Qwen-Audio + VAD 搭配使用报错 #1728

zhangyucha0 · 2024-05-14T03:22:27Z

🐛 Bug

qwen-audio + vad 运行报错

To Reproduce

Run cmd python qwen_demo.py
See error

2024-05-14 11:09:35,110 - modelscope - INFO - PyTorch version 2.3.0 Found.
2024-05-14 11:09:35,110 - modelscope - INFO - Loading ast index from /root/.cache/modelscope/ast_indexer
2024-05-14 11:09:35,135 - modelscope - INFO - Loading done! Current index file version is 1.14.0, with md5 7f17021ca099dd6760d43c7a9e69c36a and a total number of 976 components indexed
Detect model requirements, begin to install it: /root/.cache/modelscope/hub/Qwen/Qwen-Audio/requirements.txt
install model requirements successfully
WARNING:transformers_modules.Qwen-Audio.modeling_qwen:The model is automatically converting to bf16 for faster inference.
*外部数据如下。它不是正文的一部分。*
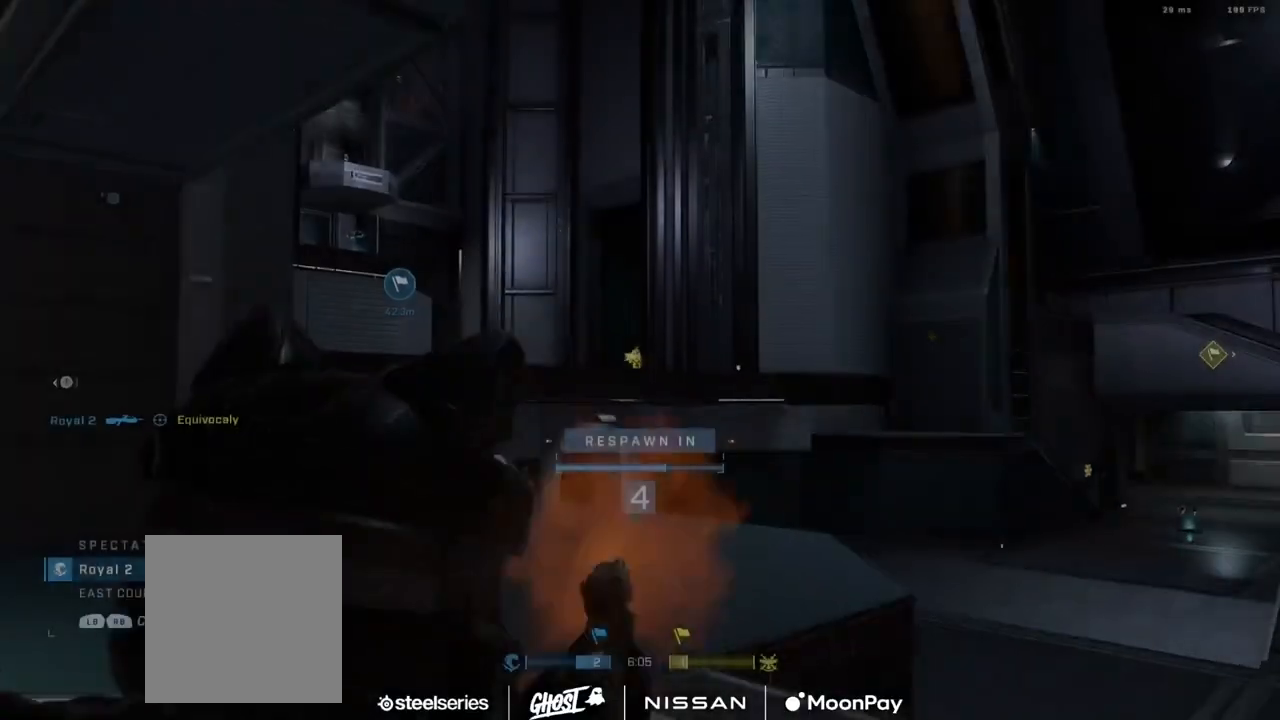
{"buttons": [], "left_stick": "center", "right_stick": "center", "events": []}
If you want to disable the automatic precision, please manually add bf16/fp16/fp32=True to "AutoModelForCausalLM.from_pretrained".
WARNING:transformers_modules.Qwen-Audio.modeling_qwen:Try importing flash-attention for faster inference...
WARNING:transformers_modules.Qwen-Audio.modeling_qwen:Warning: import flash_attn rotary fail, please install FlashAttention rotary to get higher efficiency https://github.com/Dao-AILab/flash-attention/tree/main/csrc/rotary
WARNING:transformers_modules.Qwen-Audio.modeling_qwen:Warning: import flash_attn rms_norm fail, please install FlashAttention layer_norm to get higher efficiency https://github.com/Dao-AILab/flash-attention/tree/main/csrc/layer_norm
WARNING:transformers_modules.Qwen-Audio.modeling_qwen:Warning: import flash_attn fail, please install FlashAttention to get higher efficiency https://github.com/Dao-AILab/flash-attention
Loading checkpoint shards: 100%|████████████████████████████████████████████████████████████████████████████████████████████████████████████████████████████████████████████| 9/9 [00:00<00:00, 13.09it/s]
audio_start_id: 155163, audio_end_id: 155164, audio_pad_id: 151851.
2024-05-14 11:09:42,213 - modelscope - WARNING - Using the master branch is fragile, please use it with caution!
2024-05-14 11:09:42,213 - modelscope - INFO - Use user-specified model revision: master
ckpt: /root/.cache/modelscope/hub/iic/speech_fsmn_vad_zh-cn-16k-common-pytorch/model.pt
rtf_avg: 0.019: 100%|███████████████████████████████████████████████████████████████████████████████████████████████████████████████████████████████████████████████████████| 1/1 [00:00<00:00,  9.60it/s]
  0%|                                                                                                                                                                               | 0/1 [00:00<?, ?it/sTraceback (most recent call last):                                                                                                                                                   | 0/1 [00:00<?, ?it/s]
  File "/root/.cache/huggingface/modules/transformers_modules/Qwen-Audio/audio.py", line 91, in load_audio
    out = run(cmd, capture_output=True, check=True).stdout
  File "/root/miniconda3/envs/funasr/lib/python3.8/subprocess.py", line 516, in run
    raise CalledProcessError(retcode, process.args,
subprocess.CalledProcessError: Command '['ffmpeg', '-nostdin', '-threads', '0', '-i', 'tensor([-0.0001, -0.0002,  0.0007,  ...,  0.0000,  0.0000,  0.0000])', '-f', 's16le', '-ac', '1', '-acodec', 'pcm_s16le', '-ar', '16000', '-']' returned non-zero exit status 1.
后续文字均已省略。